How to remove the caption in document

Hi Team,

I have extracted the image from Docx. how to remove the caption in the document. kindly help me.

Document: Bookmark1.docx (161.2 KB)

Thanks in advance

Regards,
Mahi

@Mahesh39 Could you please give more details about what you want to achieve? And please provide the desired output if possilbe.

Hi @Konstantin.Kornilov,

Thanks for your response

Sorry for the delayed response. kindly find the required output.

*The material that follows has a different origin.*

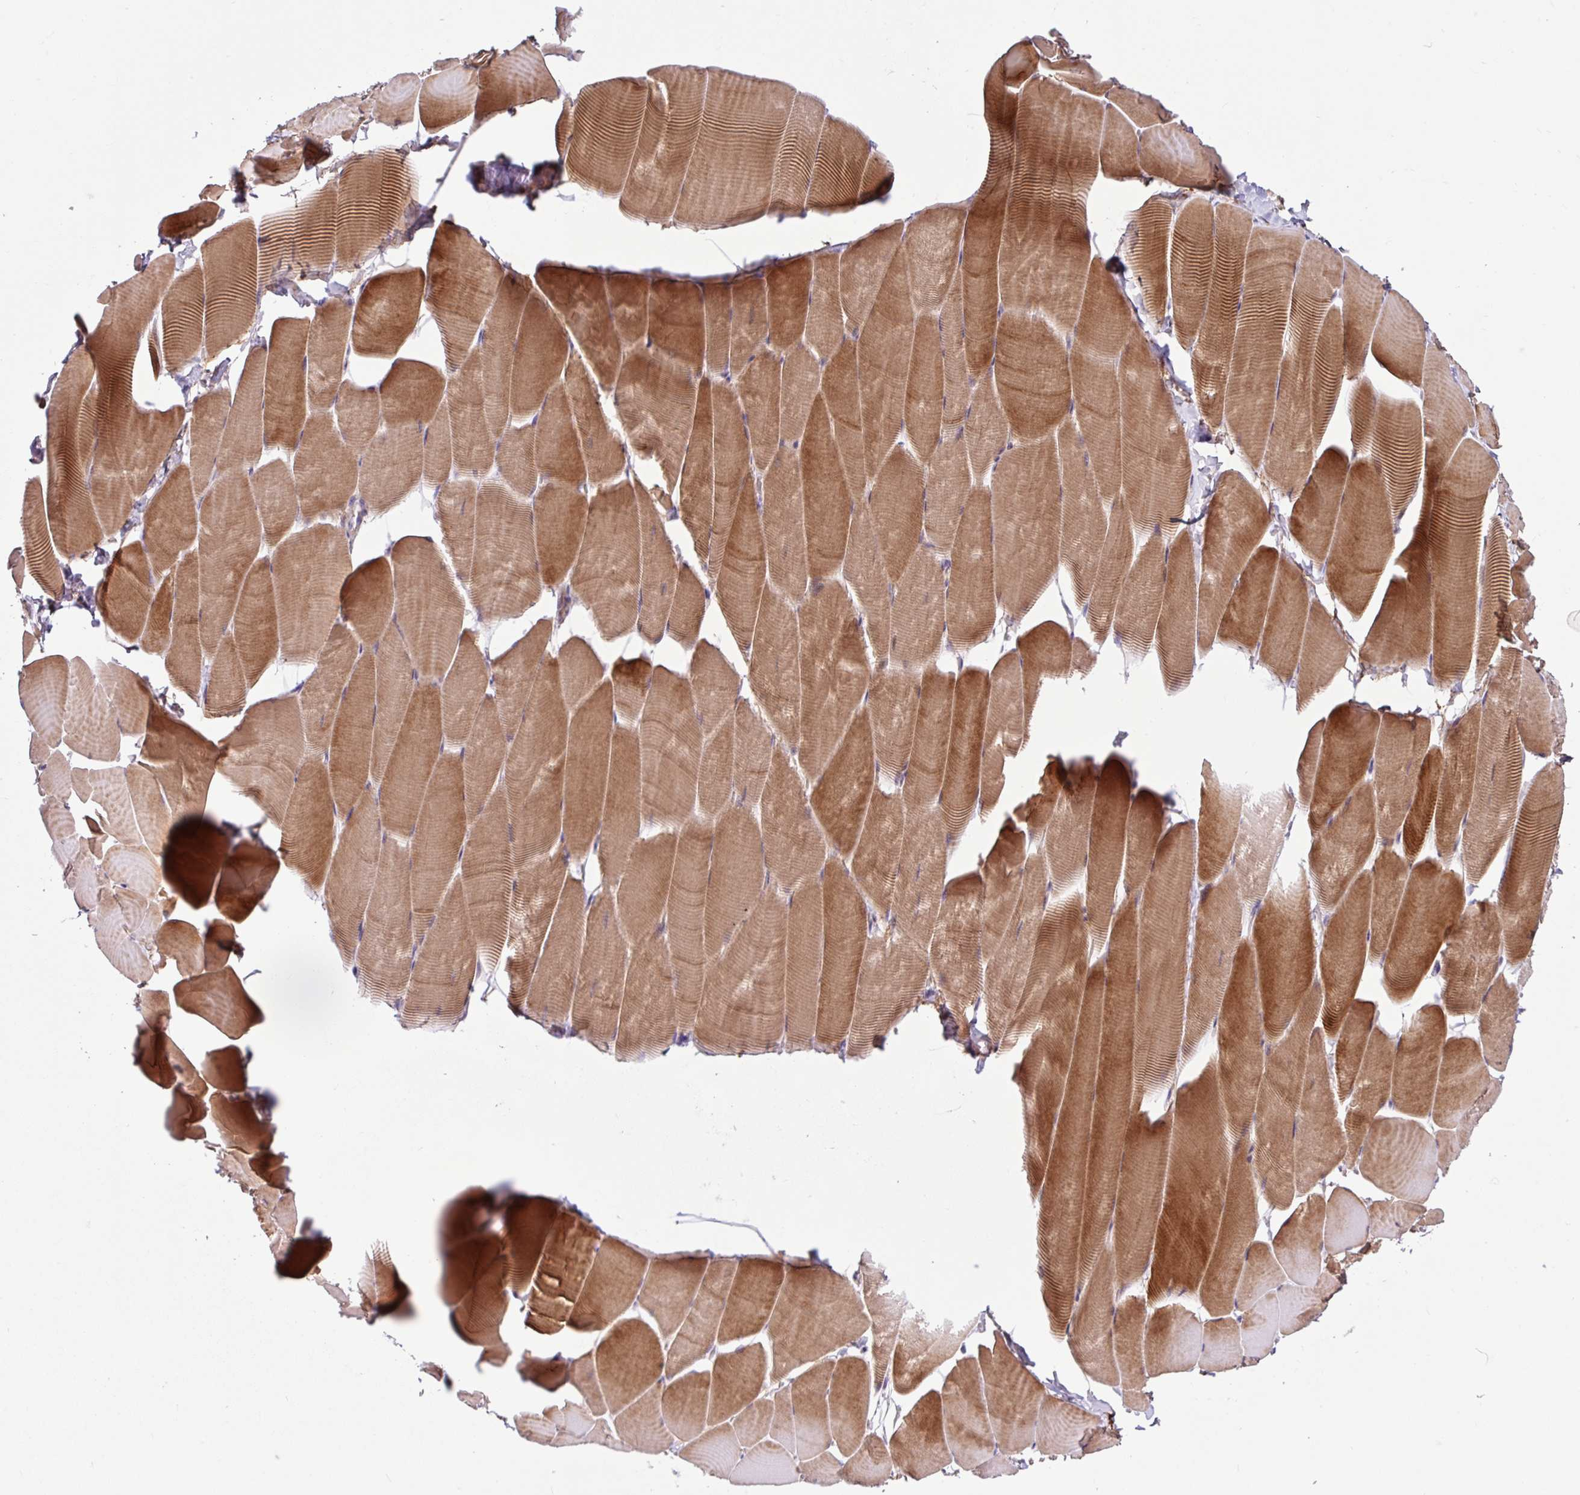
{"staining": {"intensity": "moderate", "quantity": ">75%", "location": "cytoplasmic/membranous"}, "tissue": "skeletal muscle", "cell_type": "Myocytes", "image_type": "normal", "snomed": [{"axis": "morphology", "description": "Normal tissue, NOS"}, {"axis": "topography", "description": "Skeletal muscle"}], "caption": "Moderate cytoplasmic/membranous positivity for a protein is seen in about >75% of myocytes of normal skeletal muscle using IHC.", "gene": "NTPCR", "patient": {"sex": "male", "age": 25}}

Input: Bookmark1.docx (161.2 KB)

Sample output: sample_output.docx (165.7 KB)

Regards,
Mahesh

@Mahesh39 The general solution to your request depends on the documents structure you want to process. Particularly you need a way to identify paragraphs containing the caption. For the provided document following options could be used:

  1. You could identify caption paragraphs as two paragraphs prior to first shape node. But please note that in the provided document the actual shape consists of several shapes nodes in several paragraphs. So it may be difficult to identify the caption this way for other documents of similar formatting.
var firstShape = doc.GetChild(NodeType.Shape, 0, true);
var firstShapePara = firstShape.GetAncestor(NodeType.Paragraph);
firstShapePara.PreviousSibling.Remove();
firstShapePara.PreviousSibling.Remove();
  1. You could identify caption paragraphs as paragraphs with OutlineLevel=0. Please note that for other documents there may be other paragraphs with OutlineLevel=0 which are not related to caption.
var paraToRemove = doc.GetChildNodes(NodeType.Paragraph, true)
    .Where(para => ((Paragraph)para).ParagraphFormat.OutlineLevel == 0);
foreach (var node in paraToRemove)
    node.Remove();

Also if you have control over the creation of the document you could set up an easier way to determine caption paragraphs like using specific style or marking them with bookmarks.